Millions of eyes worldwide are glued to Squid Game, a Korean series about financially desperate people competing in children's pastimes where the losers are shot or tortured to death. Squid Game's disturbing plot is only the latest in a long line of violent, degrading, nihilistic movies and shows that have turned the entertainment industry into merchants of exploitation.
To be sure, dystopian fiction can make insightful commentary on our current society and even predict where it may be heading. Consider the popularity of an older Netflix series: Black Mirror. In one episode released in 2011, future humanity earns social credits for pedaling stationary bikes. The credits allow them to play video games in their tiny apartments, skip obnoxious ads on the ubiquitous screens that adorn the walls and attend mass gatherings. They are taught to ridicule and abuse those who do not participate in these public health initiatives.
Ten years later, the world is saturated with screens and digital advertising, implicit and explicit social credit systems and mass gatherings only for the rich and famous during public health lockdowns. Was the Black Mirror episode accurate in its prediction? Certainly. But mere accuracy can have good effects or bad ones—lurid depictions of futuristic violence or sexual exploitation can serve to desensitize viewers to dehumanization, rather than to warn them about its real-world encroachment. And who would benefit from such desensitization but the very streaming services, whose business model relies upon atomized consumers binge-watching shows from their living rooms, that produce the content?
Entertainment that depicts human beings as commodities still evokes outrage on occasion. In 2020, the French-produced movie Cuties, which depicted preteen girls engaged in sexualized dances wearing skimpy clothing, generated intense controversy.

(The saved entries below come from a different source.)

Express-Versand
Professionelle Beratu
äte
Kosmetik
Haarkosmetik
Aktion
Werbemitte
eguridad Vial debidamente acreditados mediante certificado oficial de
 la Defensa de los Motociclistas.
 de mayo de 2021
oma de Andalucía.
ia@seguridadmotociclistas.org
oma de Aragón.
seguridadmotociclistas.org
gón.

Several Republican congressmen called on the Justice Department to prosecute Netflix executives on charges of child pornography, and a Democratic congresswoman linked Cuties' pedophilic overtones to the rise in sexual exploitation of minors. Some conservative intellectuals even drew parallels with the Jeffrey Epstein sex trafficking scandal that was making headlines around the same time.

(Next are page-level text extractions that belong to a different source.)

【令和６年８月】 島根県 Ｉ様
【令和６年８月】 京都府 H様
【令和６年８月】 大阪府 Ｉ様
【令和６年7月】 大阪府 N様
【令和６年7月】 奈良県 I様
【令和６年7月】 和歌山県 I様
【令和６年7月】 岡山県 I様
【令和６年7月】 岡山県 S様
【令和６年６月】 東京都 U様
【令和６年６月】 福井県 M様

But for the most part, voyeuristic movies and shows about human commodification or gruesome violence pass by unnoticed. Squid Game characters are burned, stabbed, bludgeoned and mowed down by machine gun fire while the wealthy and powerful watch and participate. This isn't something viewers asked for—the show's popularity is backed by a mass marketing extravaganza, luring young people through mobile games and viral videos of students at recess reenacting its gory amusements.
Children being objectified, the poor being herded into bloodsport arenas—these images of technocracy and moral bankruptcy would have once earned revulsion, not ratings. Commentators bend over backward to argue that dehumanizing media are actually critiques of the anomic malaise, sexual exploitation and sadism they depict. But few are buying it, especially after backlash over the latest Dave Chappelle comedy special wrenched an apology from Netflix's CEO, while Cuties and Squid Game had his full endorsement.

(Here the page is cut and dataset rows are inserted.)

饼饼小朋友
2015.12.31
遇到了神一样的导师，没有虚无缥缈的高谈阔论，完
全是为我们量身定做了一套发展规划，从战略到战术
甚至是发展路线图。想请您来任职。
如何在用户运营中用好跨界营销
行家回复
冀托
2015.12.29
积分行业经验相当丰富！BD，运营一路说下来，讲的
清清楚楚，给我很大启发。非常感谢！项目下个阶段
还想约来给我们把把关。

Walter Kirn, the American writer whose bestseller Up in the Air was made into an Oscar-nominated film, voiced his aversion to Squid Game on Twitter: "Not going to grow accustomed to more dystopian oligarchic brutality only to see it come to life a few years later and go unopposed because people are used to it from TV."
Kirn's chilling admonition about oligarchy may sound like a conspiracy theory, but it was in fact a helpful reminder of what fictional dystopias should be, and what they shouldn't. He was reminding each individual person to step away from the screen—and to not underestimate the dehumanizing power of cold utilitarian messages in our entertainment media. When people are repeatedly depicted as commodities, it's only a matter of time before the viewers begin to act like they are—or at least to accept being exploited by the powerful.
Viewers should hold out for stories that help us see the world through others' eyes and appreciate our shared humanity. The more we understand others—their experiences, their ways of thinking, their values—the harder it becomes to use and abuse them. Movies and shows affect us more than we notice; discerning viewers should switch off the screen and avoid entertainment that primes us to exploit or be exploited.